Aricioglu Feyza, Ercil Eser, Dulger Gul
Department of Pharmacology, Faculty of Pharmacy, Marmara University, Istanbul, Turkey.
Ann N Y Acad Sci. 2003 Dec;1009:147-51. doi: 10.1196/annals.1304.016.

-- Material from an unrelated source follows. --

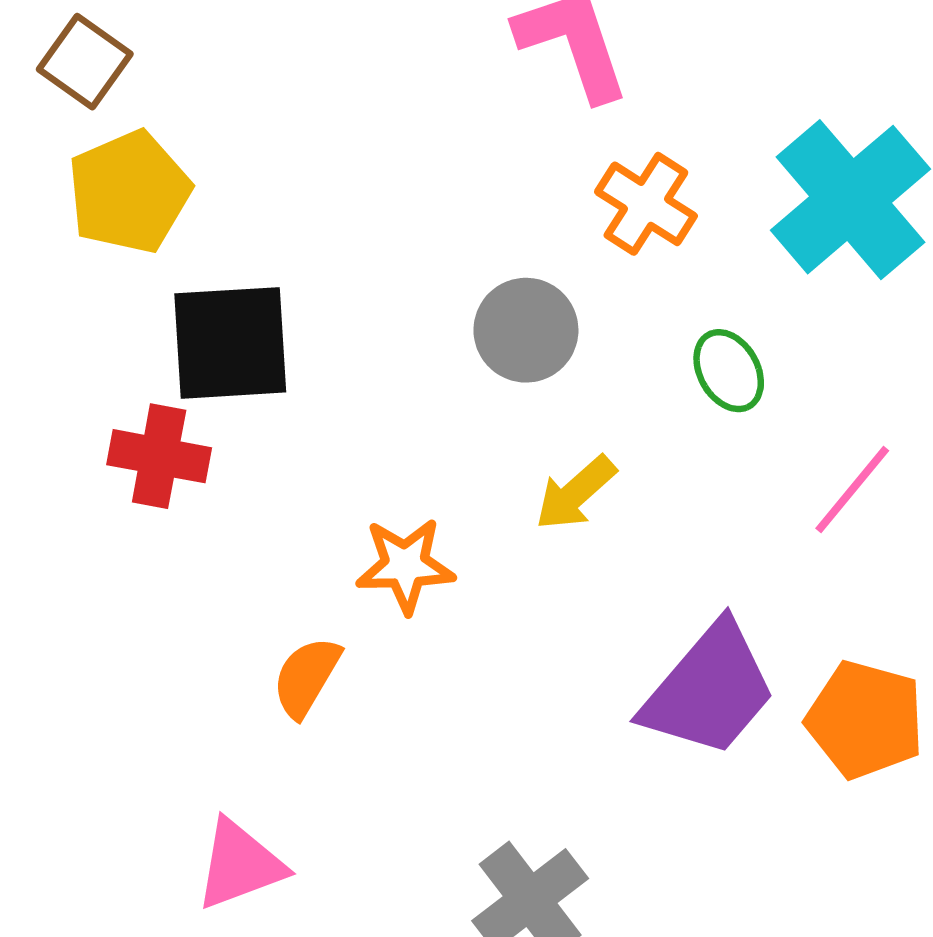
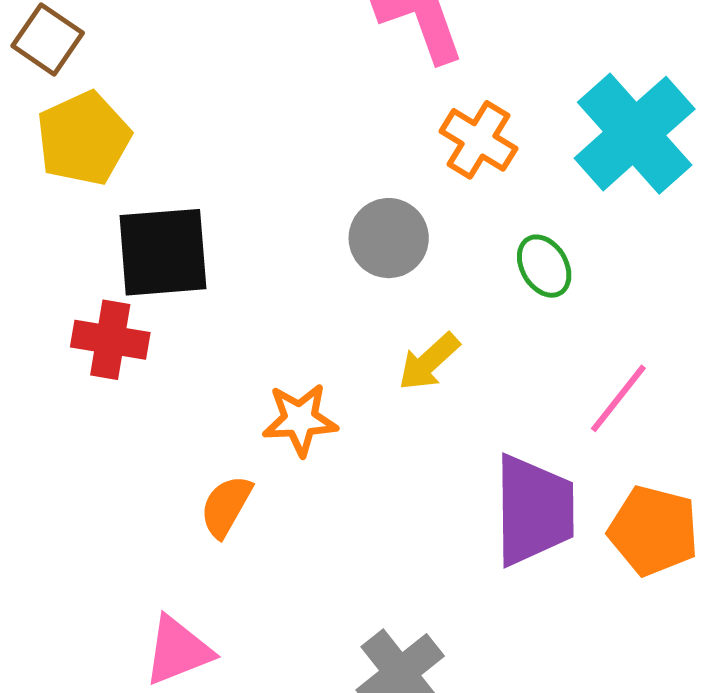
pink line: (852, 490) -> (618, 398), moved
purple trapezoid: (709, 690) -> (534, 510), turned -40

This study investigates the effects of agmatine on naloxone-precipitated withdrawal syndrome in morphine-dependent guinea pig ileum. Male guinea pigs that were starved for 24 hours were decapitated after cervical dislocation, and terminal portions of the ilea were removed. Segments were fixed at a resting tension of 1 g in an organ bath containing 1 x 10(-6) M morphine in Tyrode solution at 37 degrees C, which was bubbled with 95% O(2) and 5% CO(2). Tissues were incubated in morphine containing Tyrode solution for 4 hours before agmatine was added. Naloxone and agmatine had no effect on naive ilea. Naloxone (1 x 10(-6) M) contracted morphine-dependent ilea. Agmatine significantly inhibited the contractile response to naloxone in a dose-dependent manner (1 x 10(-7) M, 44%; 1 x 10(-6) M, 80%; 1 x 10(-5) M, 95%). This effect of agmatine was partly abolished by pretreatment with yohimbine and was almost completely abolished by idazoxan.
本研究调查了胍丁胺对吗啡依赖的豚鼠回肠中纳洛酮诱发的戒断综合征的影响。将禁食24小时的雄性豚鼠颈椎脱臼后断头,取出回肠末端部分。将肠段在含有1×10⁻⁶M吗啡的Tyrode溶液的器官浴中,于37℃以1g的静息张力固定,该溶液用95% O₂和5% CO₂鼓泡。在加入胍丁胺之前,将组织在含吗啡的Tyrode溶液中孵育4小时。纳洛酮和胍丁胺对未处理的回肠无影响。纳洛酮(1×10⁻⁶M)使吗啡依赖的回肠收缩。胍丁胺以剂量依赖方式(1×10⁻⁷M,44%;1×10⁻⁶M,80%;1×10⁻⁵M,95%)显著抑制对纳洛酮的收缩反应。胍丁胺的这种作用部分被育亨宾预处理消除,几乎完全被咪唑克生消除。